After-hours on July 31, Concho Resources (CXO), the biggest producer in the low-cost, high-yield Permian Basin, reported earnings of 69 cents a share for the second quarter of 2019. That missed the Wall Street consensus by 3 cents a share. Revenue climbed 19.3% year over year to $1.13 billion, slightly better than the $1.11 billion revenue consensus on Wall Street. (Please note that these 69 cents in earnings are based on non-GAAP income. If you use Generally Accepted Accounting Principles, the company shows a loss of $97 million or 48 cents a share for the quarter. The company’s “earnings” in the version that Wall Street watches came from (perfectly legitimate) accounting items such as depreciation.)
The next day, shares of Concho Resources fell 24%.
That’s not just a reaction to the small three cents a share Wall-Street earnings miss. It is mostly a reaction to the deteriorating fundamentals for oil shale producers. And if you want to understand why most of the sector is now a sell in my opinion–and why it is one of the four sectors that I’ve recommended as sells in Step #2 of my Special Report on getting your portfolio ready for the next Big One–I can’t think of a better example than Concho Resources.
First thing let’s start with that revenue figure. The company produced an average of 329,000 barrels of oil equivalent a day in the quarter. That was above the company’s guidance. And that higher production was essential for generating that better than expected revenue number since the company got less for a barrel of oil this quarter–$56.02 on average–than it did in the second quarter of 2018–$60.98. (Just for context, West Texas Intermediate closed at $56.19 a barrel today, August 19.)
The bad news for Concho is that it’s getting harder to expand production to offset low oil prices. For the third quarter Concho said it would produce between 316, ooo barrels of oil equivalent and 322,000. That’s lower than in the second quarter.
That reflects a slowdown in the company’s drilling program. Concho is running 18 drilling rigs now, down from an average of 26 in the second quarter and way down from 33 rigs in the first quarter of 2019. That means fewer new wells coming on line.
Part of that is for a company specific reason. Concho completed a 23-well spacing test in the Delaware Basin’s Upper Wolfcamp geology The wells were very tightly spaced–too tightly it turned out. Performance suffered and the company has incorporated wider spacing in its second half drilling program. But that still contributes to the drop in drilling rigs in operation.
A bigger part of the reason, though, isn’t company specific. The slowdown in drilling reflects pressure on cash flow at Concho and across the sector.
For the first half of 2019, Concho reported net cash from from operations of $1.402 billion. Plenty to fund drilling, right?
Not really since most of that cash isn’t actually cash. Net income in the period was a loss of $792 million. Most of the “cash flow” was actually bookkeeping adjustments. $943 million for depreciation, depletion and amortization, for example. Another $868 million in impairments of long-lived assets.

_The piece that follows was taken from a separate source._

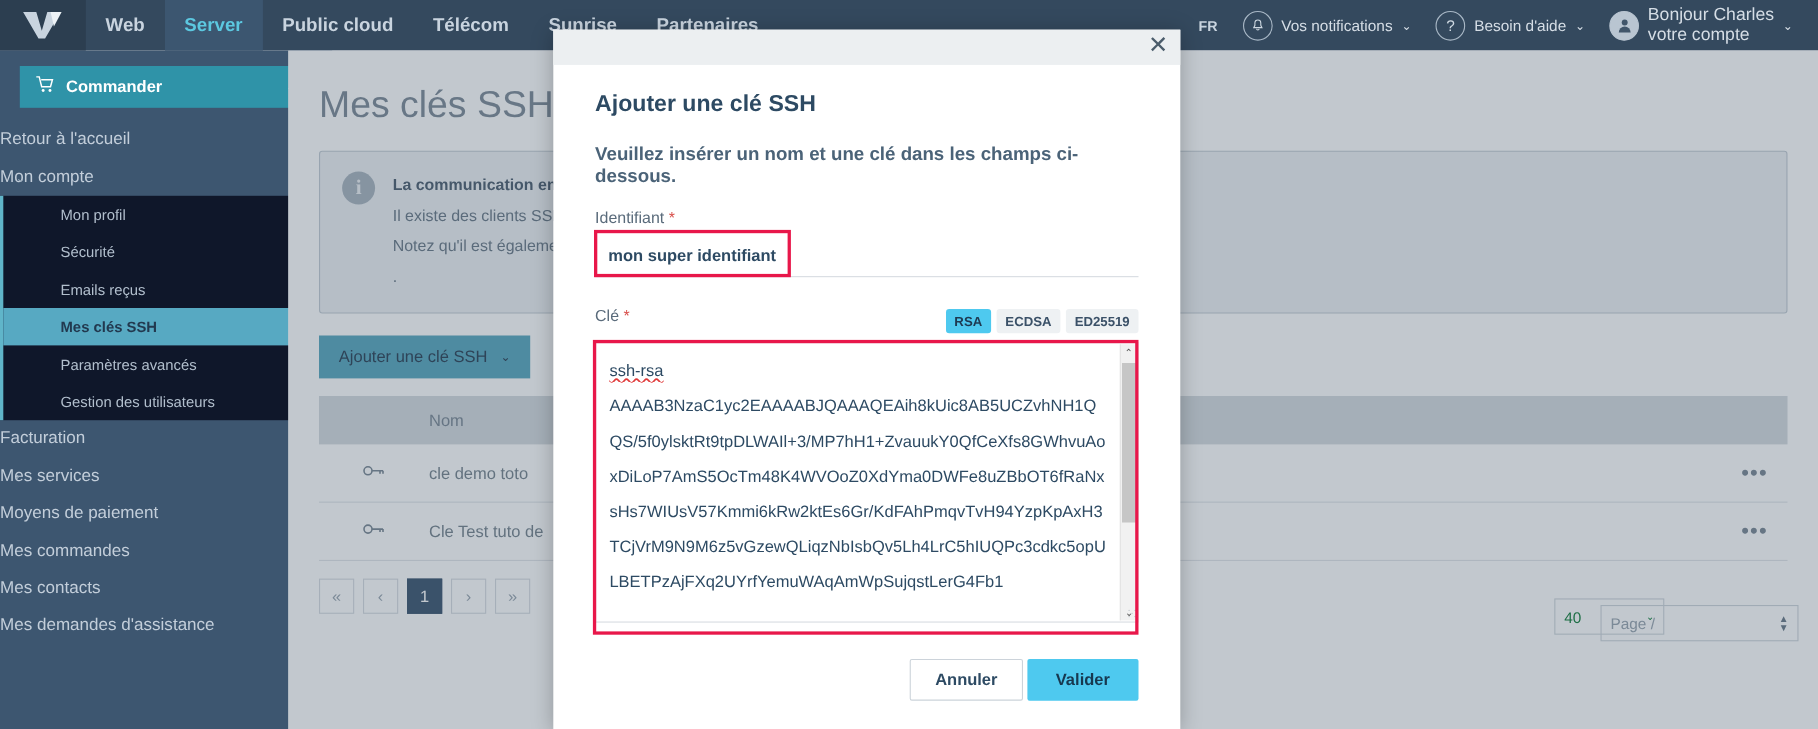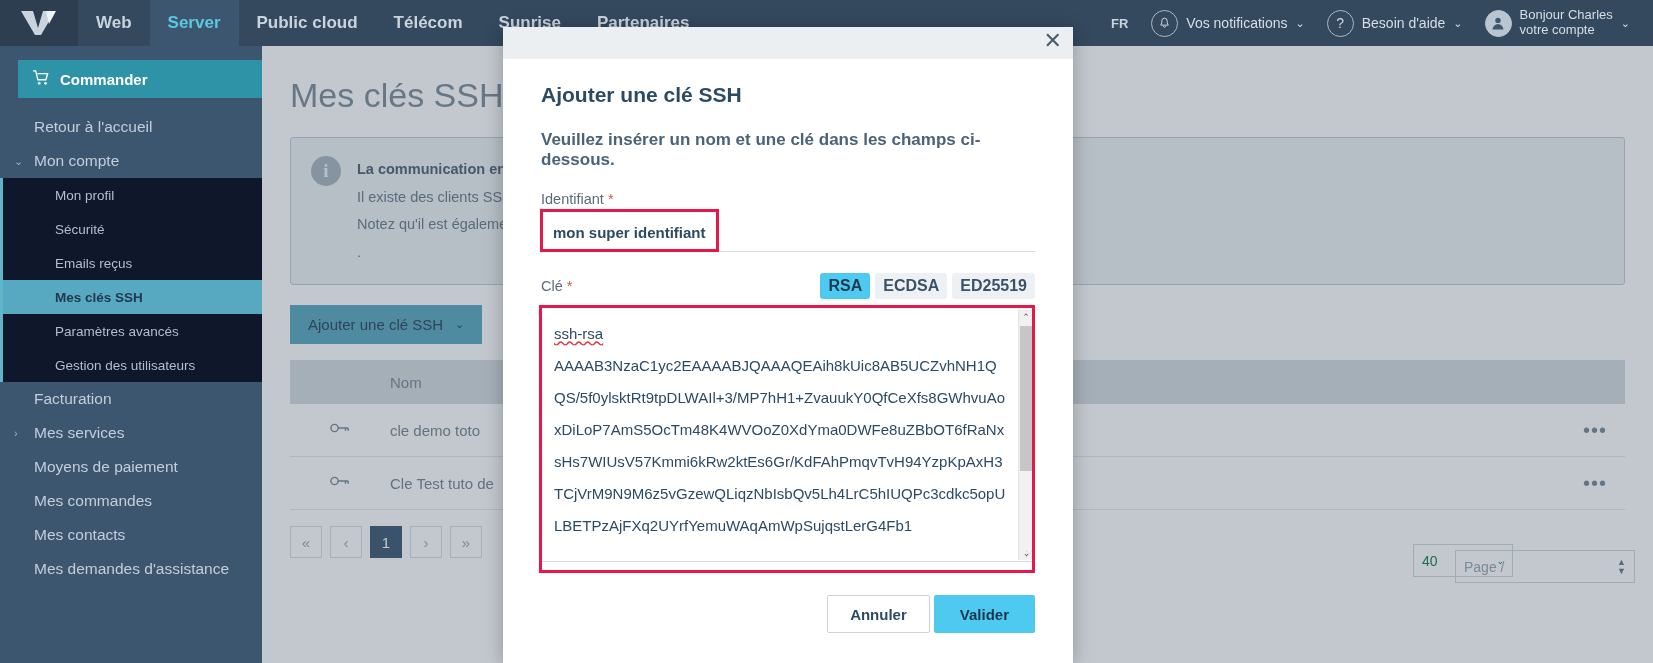"Bonjour Charles" .two-line { font-size: 13px -> 16px }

Those are absolutely proper accounting measures for oil companies. It’s just that they don’t actually generate any cash that a company can use to pay the bill for steel pipe or workers’ paychecks.
It’s “interesting” (and not in a good way for companies across the sector) that in the first half of the year when Concho generated, according to the accounting, $1.402 billion in cash flow, the company borrowed $2.06 billion under its bank credit line. In that period Concho spent $1.726 billion to acquire oil and natural gas properties.

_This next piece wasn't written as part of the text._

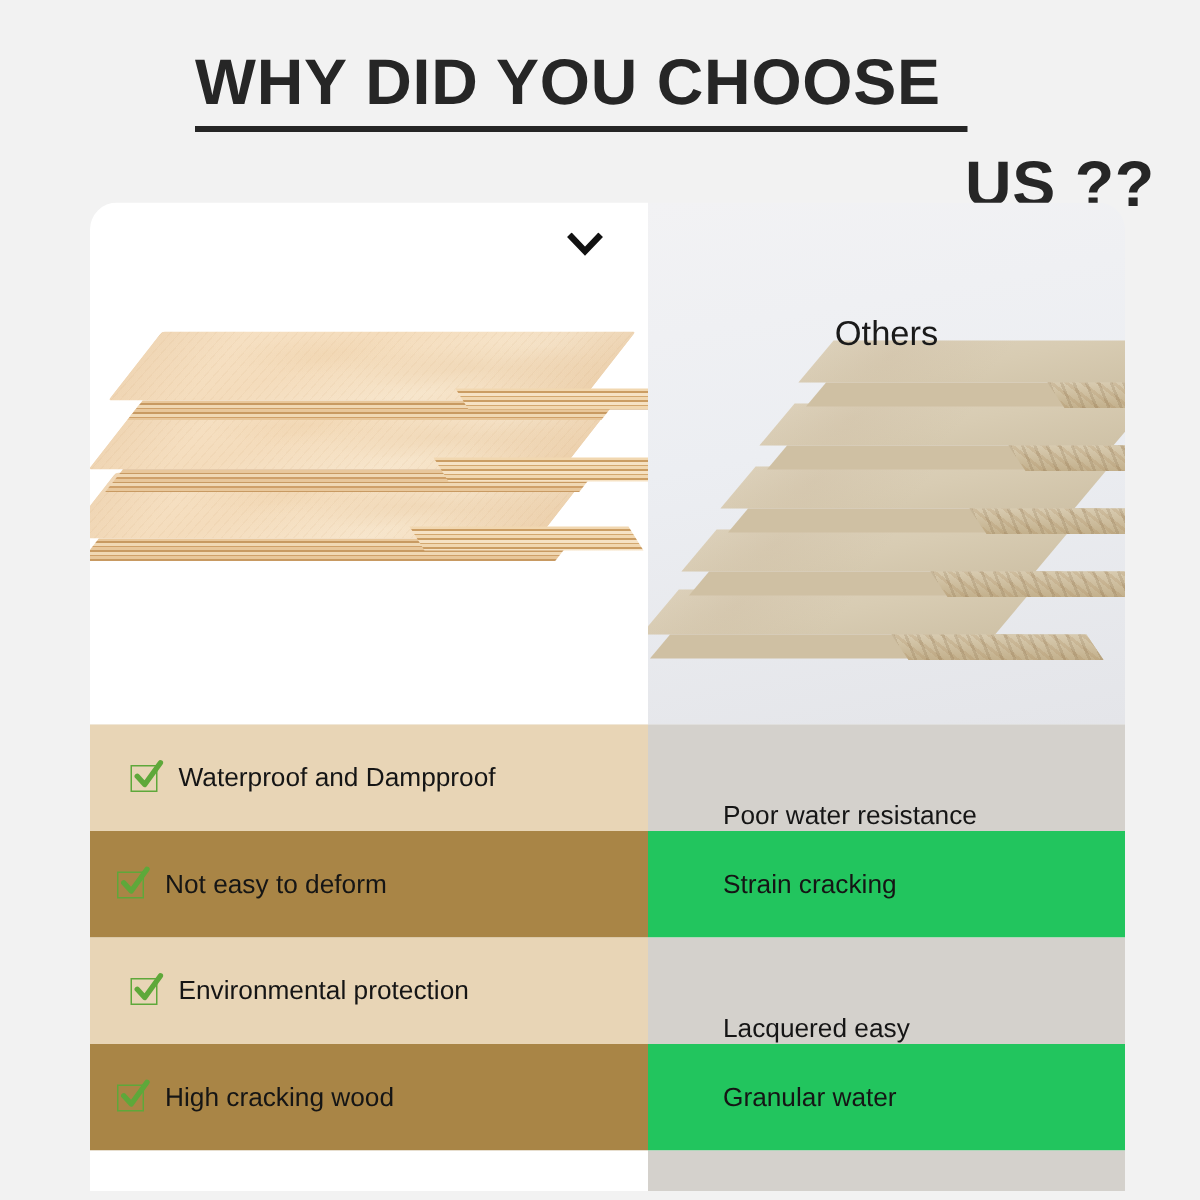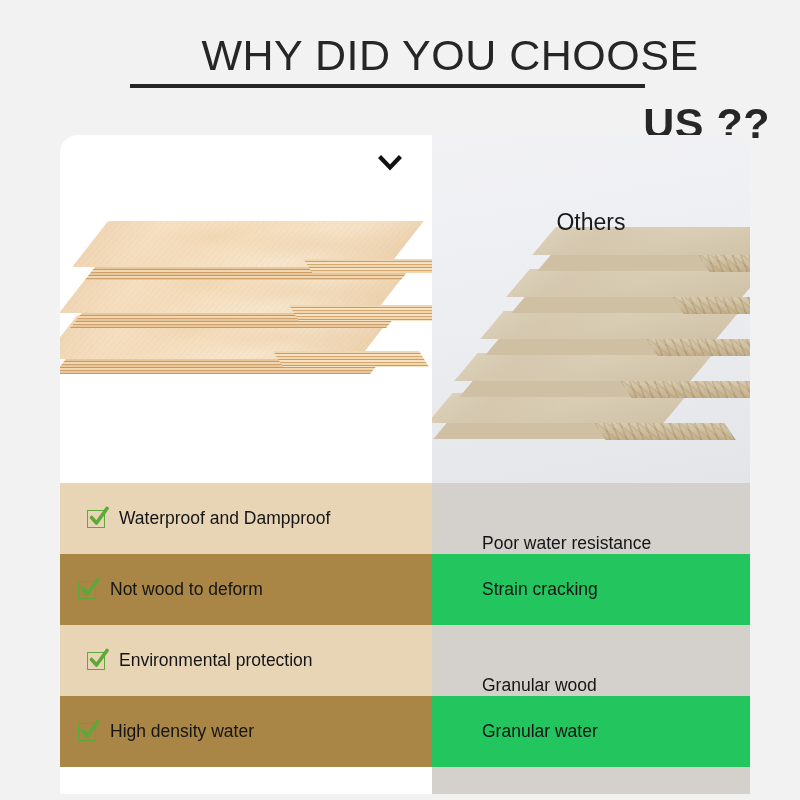"WHY DID YOU CHOOSE" .title-line1 { font-weight: normal -> bold; text-align: center -> left }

And $1.905 billion for repayments to its credit facility. Repayments that it looks like Concho promptly borrowed again. On its balance sheet, Concho showed $4.35 billion in long-term debt on June 30, 2019. That long-term debt stood at $4.194 billion on December 31, 2018. No net $2 billion repayment  visible in those figures.
In fact if you look at the balance sheet what you see is a company with a lot of paper assets–such as accounts receivable–and a lot of tangible property assets–oil wells, for example, but no cash or cash equivalents.
You could make the case that this is a company totally dependent on its bank lines of credit–and any other ability to raise cash in the financial markets.
None of this means that Concho Resources isn’t a going concern. As the biggest oil producer in the Permian, the company carries a lot of clout with banks and in the financial markets. I’d say that unless oil prices really, really plunge, Concho Resources will have no problem raising money from those sources or from selling assets to international majors.
But that’s not true for smaller oil shale producers with fewer tangible assets and less actual quarterly production.